Институт экономики в городе Киль констатировал в 1944 г., что значение Восточной Европы для снабжения Рейха было весьма незначительным, во всяком случае, не таким, каким оно могло быть, учитывая ее огромные возможности и плодородие земли. Причины такого положения ученые усматривали в хищнической эксплуатации тамошних крестьян, в бесплановости действий властей и в преследовании по расовым мотивам{618}. В западных странах (особенно в Голландии и Франции) нацисты цивилизованными способами добились гораздо больших результатов в вывозе необходимых продуктов питания.

В итоге следует констатировать, что ни идеологические, ни экономические цели аграрной политики Третьего Рейха в полной мере не достигли целей, прокламированных первоначально – предотвращения «капитализации» крестьян и бегства из села: урбанизация активно продолжалась и при нацистах. Первоначальное ощущение, что после многих столетий политической дискриминации крестьян при нацистском режиме их, наконец, стали воспринимать серьезно, их общественная значимость поднялась, а экономически для них открылись блестящие перспективы, – все оказалось обманчивым скорее даже в силу объективных обстоятельств, а не сознательного обмана нацистов. На самом деле, хоть крестьян и превозносили как самое здоровое сословие нации, «гарантию будущего», но фактически их безжалостно эксплуатировали в предвоенные годы и особенно во время войны. Ожидания крестьян сделаться первым и самым важным сословием государства не оправдались: корпоративного -кие убеждения нацистов имели на практике столь же маленькое значение, как и их антикапитализм.

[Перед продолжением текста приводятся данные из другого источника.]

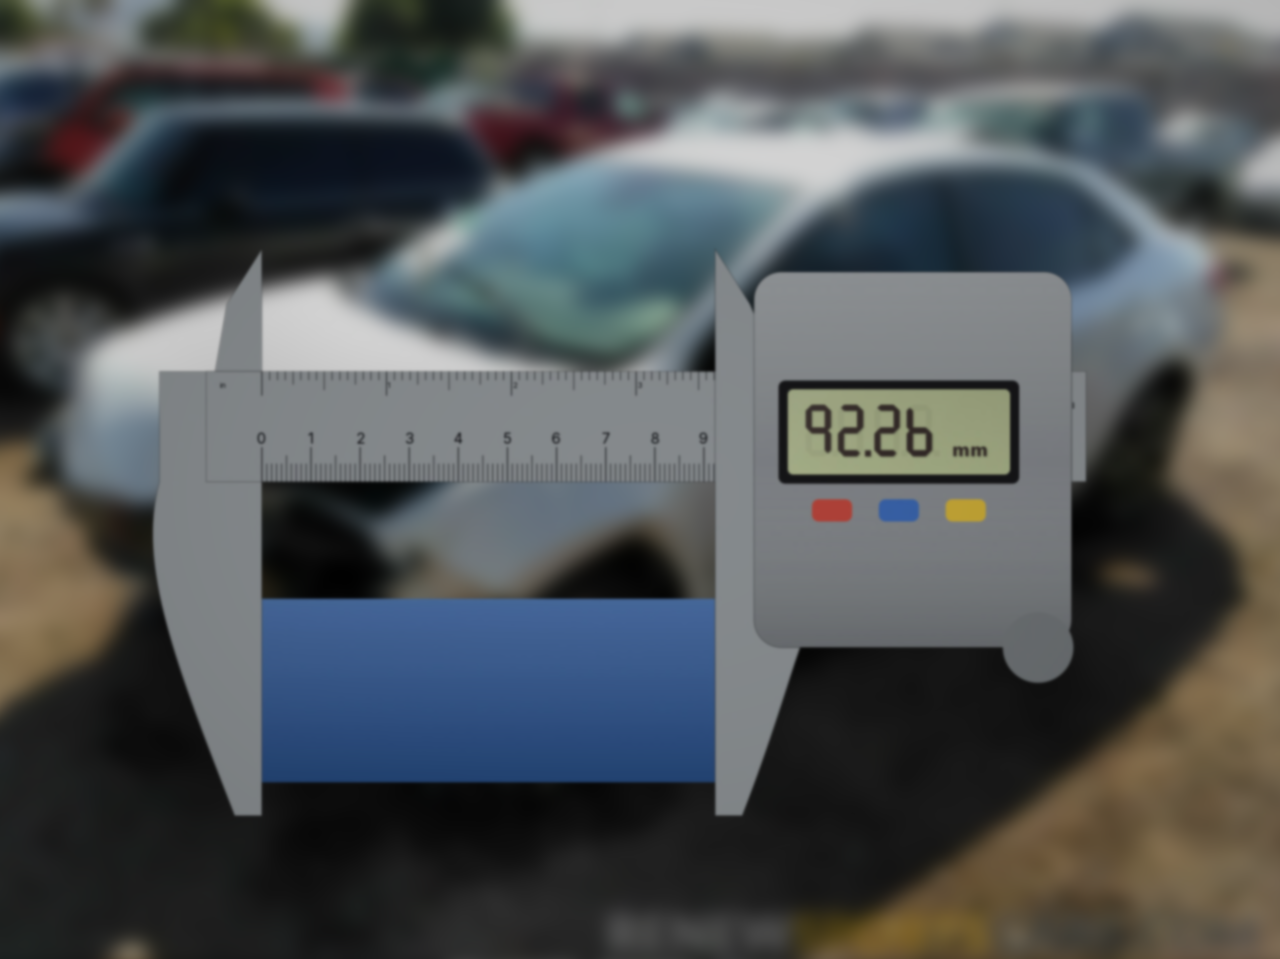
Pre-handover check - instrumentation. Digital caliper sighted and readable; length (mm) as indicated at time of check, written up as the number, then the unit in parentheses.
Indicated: 92.26 (mm)
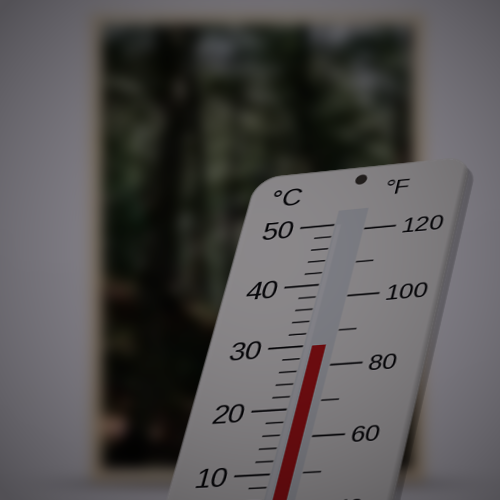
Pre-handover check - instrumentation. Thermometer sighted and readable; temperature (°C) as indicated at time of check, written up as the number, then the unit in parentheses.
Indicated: 30 (°C)
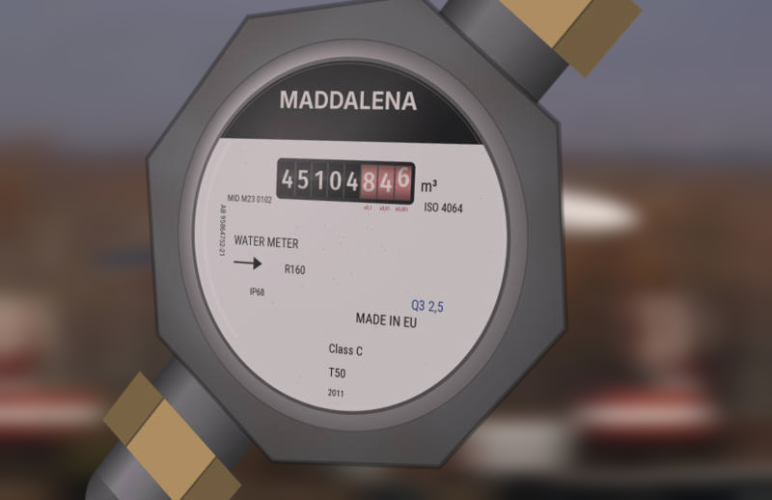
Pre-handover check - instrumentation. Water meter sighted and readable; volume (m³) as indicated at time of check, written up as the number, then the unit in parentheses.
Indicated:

Хотя в экономическом отношении дела у большинства крестьян в нацистские времена пошли лучше – их владения были законодательно защищены от рисков (что имело беспрецедентный в западной истории характер) – эти бесспорные достижения были сведены на нет нацистским вмешательством в процесс хозяйничанья на земле, всякого рода регламентациями и репрессиями против плохо функционирующих хозяйств или против крестьян-нонконформистов. Тем не менее, несмотря на некоторые неудовлетворительные высказывания и критику режима со стороны крестьян, большинство крестьянского населения вплоть до конца Второй мировой войны поддерживало нацистский режим. Во многом эти крестьянские симпатии стали следствием минимализации капиталистических рыночных рисков, а также гарантирования хотя и умеренного, но стабильного дохода.